• [WHAT THE EXERCISE ASKS] Rewrite the text of the records below with every "Cairo" replaced by "Luxor" and nothing else altered. Leave the pictures out.

(Records drawn from a dataset)
..........
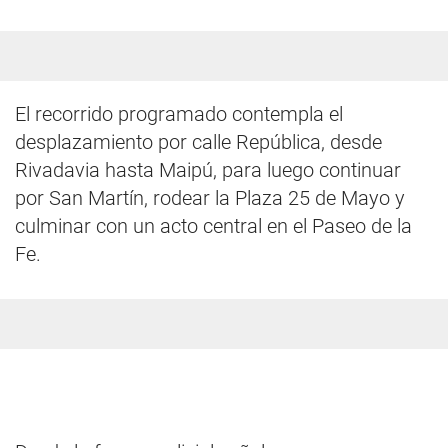
El recorrido programado contempla el
desplazamiento por calle República, desde
Rivadavia hasta Maipú, para luego continuar
por San Martín, rodear la Plaza 25 de Mayo y
culminar con un acto central en el Paseo de la
Fe.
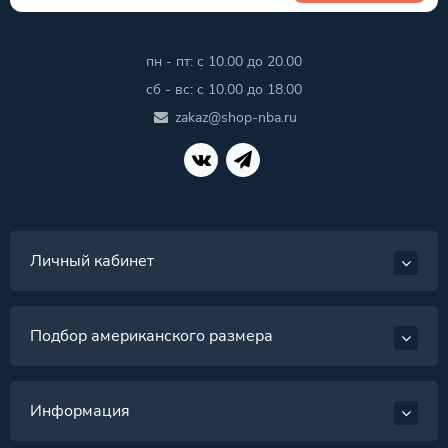
пн - пт: с 10.00 до 20.00
сб - вс: с 10.00 до 18.00
zakaz@shop-nba.ru
Личный кабинет
Подбор американского размера
Информация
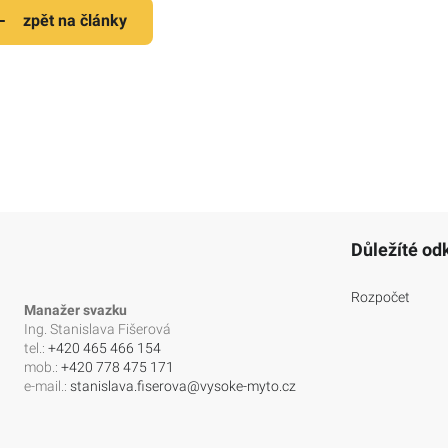
zpět na články
Důležíté od
Rozpočet
Manažer svazku
Ing. Stanislava Fišerová
tel.:
+420 465 466 154
mob.:
+420 778 475 171
e-mail.:
stanislava.fiserova@vysoke-myto.cz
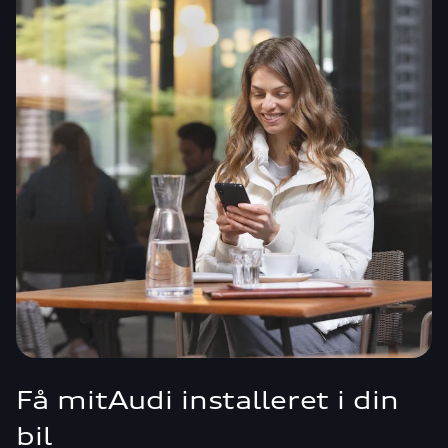
Få mitAudi installeret i din
bil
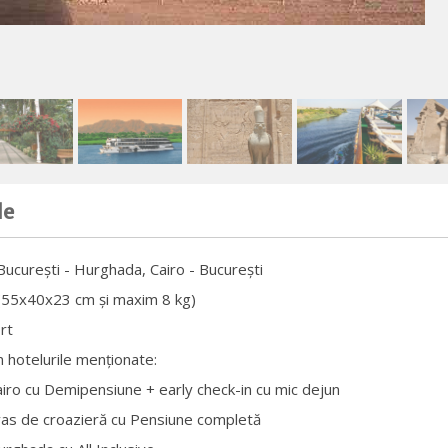
de
București - Hurghada, Cairo - București
(55x40x23 cm și maxim 8 kg)
rt
n hotelurile menționate:
Cairo cu Demipensiune + early check-in cu mic dejun
vas de croazieră cu Pensiune completă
..........
• [EXERCISE OUTPUT]
El recorrido programado contempla el
desplazamiento por calle República, desde
Rivadavia hasta Maipú, para luego continuar
por San Martín, rodear la Plaza 25 de Mayo y
culminar con un acto central en el Paseo de la
Fe.
пн - пт: с 10.00 до 20.00
сб - вс: с 10.00 до 18.00
zakaz@shop-nba.ru
Личный кабинет
Подбор американского размера
Информация
zpět na články
Důležíté od
Rozpočet
Manažer svazku
Ing. Stanislava Fišerová
tel.:
+420 465 466 154
mob.:
+420 778 475 171
e-mail.:
stanislava.fiserova@vysoke-myto.cz
Få mitAudi installeret i din
bil
de
București - Hurghada, Luxor - București
(55x40x23 cm și maxim 8 kg)
rt
n hotelurile menționate:
Luxor cu Demipensiune + early check-in cu mic dejun
vas de croazieră cu Pensiune completă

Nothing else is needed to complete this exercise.